Task instructions:
Copy each of the following rows word for word, leaving the pictures out of your answer.

Data for this exercise:
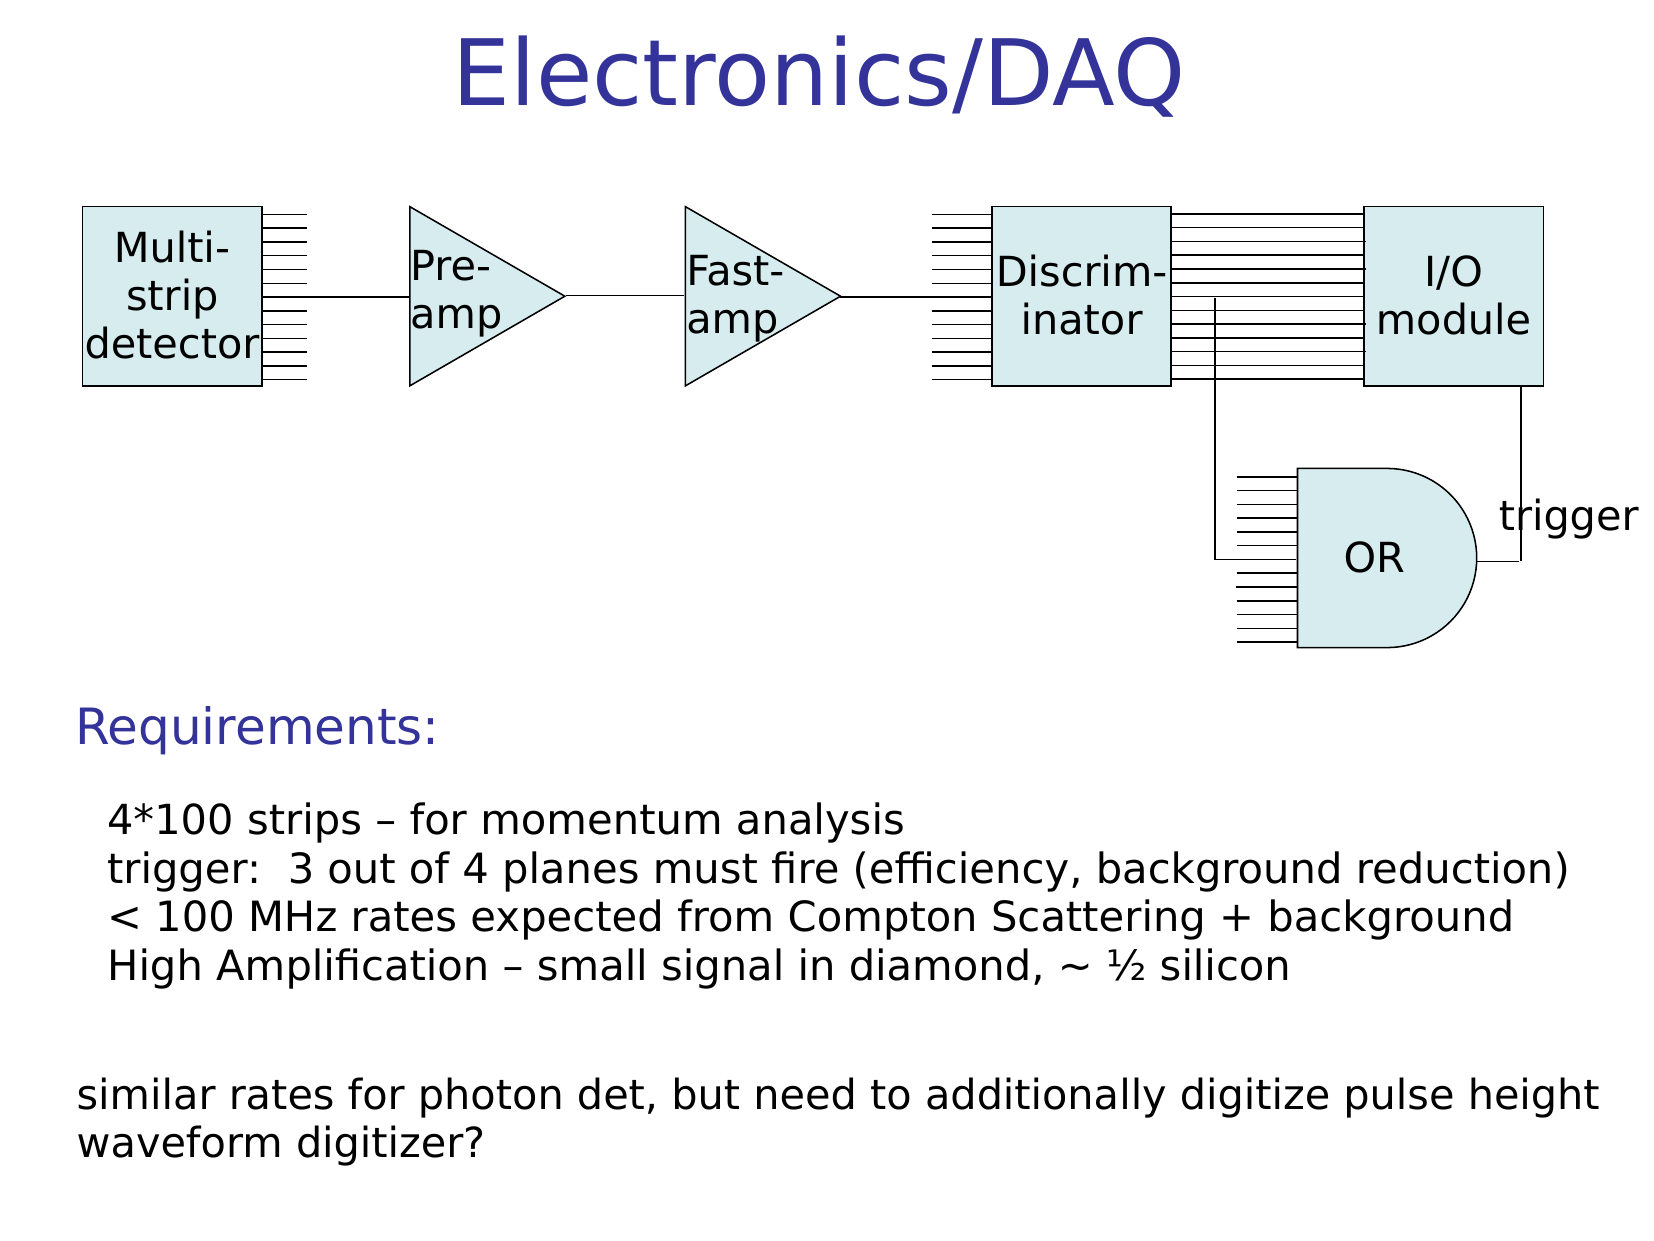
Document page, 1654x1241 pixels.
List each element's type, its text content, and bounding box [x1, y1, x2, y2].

text_box 4*100 strips – for momentum analysis trigger: 3 out of 4 planes must fire (efficiency, background reduction) < 100 MHz rates expected from Compton Scattering + background High Amplification – small signal in diamond, ~ ½ silicon [79, 788, 1586, 998]
title Electronics/DAQ [110, 0, 1530, 148]
text_box similar rates for photon det, but need to additionally digitize pulse height waveform digitizer? [48, 1062, 1616, 1175]
text_box OR [1297, 468, 1477, 648]
text_box [685, 351, 746, 386]
text_box [685, 206, 740, 238]
text_box Fast- amp [671, 238, 800, 351]
text_box Discrim- inator [992, 206, 1172, 386]
text_box trigger [1484, 484, 1654, 548]
text_box Multi- strip detector [82, 206, 262, 386]
text_box [409, 206, 458, 234]
text_box Pre- amp [395, 234, 518, 347]
text_box Requirements: [60, 690, 455, 765]
text_box [800, 272, 841, 320]
text_box [409, 347, 478, 386]
text_box I/O module [1364, 206, 1544, 386]
text_box [518, 269, 565, 324]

Response:
Document page, 1654x1241 pixels.
List each element's type, its text content, and bounding box [x1, y1, x2, y2].

text_box 4*100 strips – for momentum analysis trigger: 3 out of 4 planes must fire (efficiency, background reduction) < 100 MHz rates expected from Compton Scattering + background High Amplification – small signal in diamond, ~ ½ silicon [79, 788, 1586, 998]
title Electronics/DAQ [110, 0, 1530, 148]
text_box similar rates for photon det, but need to additionally digitize pulse height waveform digitizer? [48, 1062, 1616, 1175]
text_box OR [1297, 468, 1477, 648]
text_box [685, 351, 746, 386]
text_box [685, 206, 740, 238]
text_box Fast- amp [671, 238, 800, 351]
text_box Discrim- inator [992, 206, 1172, 386]
text_box trigger [1484, 484, 1654, 548]
text_box Multi- strip detector [82, 206, 262, 386]
text_box [409, 206, 458, 234]
text_box Pre- amp [395, 234, 518, 347]
text_box Requirements: [60, 690, 455, 765]
text_box [800, 272, 841, 320]
text_box [409, 347, 478, 386]
text_box I/O module [1364, 206, 1544, 386]
text_box [518, 269, 565, 324]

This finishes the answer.